How do I know bankruptcy is right for me if I have student loans?
Student loans are devastating for many consumers, and what student loan debt really means for graduates is commonly misunderstood. It’s not uncommon for graduates or former students to find themselves confused about what their loan debt means. It’s not affordable. It’s not quick to pay back, and it can prevent consumers from buying a home, obtaining a job, and even qualifying for a loan. Student loan debt is devastating, and many people find themselves turning to bankruptcy to erase their debts. Unfortunately, this doesn’t always work.
Bankruptcy Doesn’t Automatically Discharge Student Loan Debt
If someone is living with student loan debt and drowning financially, they might assume they can file for bankruptcy and handle their financial situation this way. Unfortunately, this is not the case. Federal student loans are government-backed loans that cannot be discharged in bankruptcy. Not all private student loans are discharged in bankruptcy, either.
It’s a personal situation for every consumer. Sometimes a debt can be discharged. It depends on the individual case of each person filing for bankruptcy. While it’s easier to discharge debts such as credit cards and other loans, student loans are a different story. They’re not easily dismissed, and sometimes consumers find there are other, easier, and more affordable ways to save money on their student loan debts.
Statute of Limitations
If the student loans a consumer carries are private, each state has a statute of limitations on how long a creditor can try to collect the loans. The laws are different in each state, and that means sometimes the statute of limitations ends sooner in one state than in another. What does this mean? This means a creditor holding a private student loan can try to collect the loan amount once you default on payments.
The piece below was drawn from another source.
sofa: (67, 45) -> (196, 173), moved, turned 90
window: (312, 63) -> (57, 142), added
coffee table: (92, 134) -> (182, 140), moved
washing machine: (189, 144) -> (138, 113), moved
If the creditor allows a collection agency to buy the loan, they can sue.
For example, a person who lives in a state with a five-year Statute of Limitations has a student loan they stopped making payments on in 2011. A creditor sues them in 2017. The consumer can fight this because the loan is too old to collect on according to the statute of limitations. The loan can be completely dismissed, removed from a credit report, and erased if the consumer fights back after a lawsuit is filed. It’s cheaper, faster, and more efficient than bankruptcy.
Bankruptcy is an option for people who have debt, but it’s not always worthwhile if a consumer’s only debt is student loan debt. If a person has ample debt otherwise, it can be erased with bankruptcy and that makes it more of a bonus. Since student loan debt is so hard to erase in bankruptcy, consumers might find it’s not worth their time to do this and pursue other legal avenues instead. Consumers should speak to an attorney to discuss their options regarding bankruptcy before they make a final decision. It’s helpful to know what can be discharged, what can’t, and how to proceed.